§ **Materials provided**
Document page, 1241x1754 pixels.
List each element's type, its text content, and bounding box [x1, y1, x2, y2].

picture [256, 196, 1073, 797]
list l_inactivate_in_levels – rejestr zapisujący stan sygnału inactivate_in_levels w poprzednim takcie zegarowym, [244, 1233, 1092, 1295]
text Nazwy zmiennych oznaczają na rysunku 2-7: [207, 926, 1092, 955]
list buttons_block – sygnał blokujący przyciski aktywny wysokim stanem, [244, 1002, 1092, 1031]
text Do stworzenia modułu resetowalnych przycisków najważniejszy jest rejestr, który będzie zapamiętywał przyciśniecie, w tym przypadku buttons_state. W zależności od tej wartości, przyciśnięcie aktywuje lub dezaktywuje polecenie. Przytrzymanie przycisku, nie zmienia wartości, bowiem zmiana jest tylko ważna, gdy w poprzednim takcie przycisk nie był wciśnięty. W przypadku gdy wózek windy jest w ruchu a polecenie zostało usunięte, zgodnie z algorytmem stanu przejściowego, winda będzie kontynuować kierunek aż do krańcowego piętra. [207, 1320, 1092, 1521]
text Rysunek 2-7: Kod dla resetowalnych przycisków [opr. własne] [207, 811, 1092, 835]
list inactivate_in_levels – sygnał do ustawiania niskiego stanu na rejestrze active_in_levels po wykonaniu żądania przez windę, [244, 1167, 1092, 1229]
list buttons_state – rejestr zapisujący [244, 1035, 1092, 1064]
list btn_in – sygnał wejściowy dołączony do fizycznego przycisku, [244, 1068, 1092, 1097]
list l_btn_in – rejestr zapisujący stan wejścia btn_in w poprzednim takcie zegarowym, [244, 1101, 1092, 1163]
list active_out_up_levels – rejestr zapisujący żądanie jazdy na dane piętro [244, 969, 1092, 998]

§ **Work to be completed**
Filter the entries above down to the lines that contain "przycisku".

§ **Answer for the task**
text Do stworzenia modułu resetowalnych przycisków najważniejszy jest rejestr, który będzie zapamiętywał przyciśniecie, w tym przypadku buttons_state. W zależności od tej wartości, przyciśnięcie aktywuje lub dezaktywuje polecenie. Przytrzymanie przycisku, nie zmienia wartości, bowiem zmiana jest tylko ważna, gdy w poprzednim takcie przycisk nie był wciśnięty. W przypadku gdy wózek windy jest w ruchu a polecenie zostało usunięte, zgodnie z algorytmem stanu przejściowego, winda będzie kontynuować kierunek aż do krańcowego piętra. [207, 1320, 1092, 1521]
list btn_in – sygnał wejściowy dołączony do fizycznego przycisku, [244, 1068, 1092, 1097]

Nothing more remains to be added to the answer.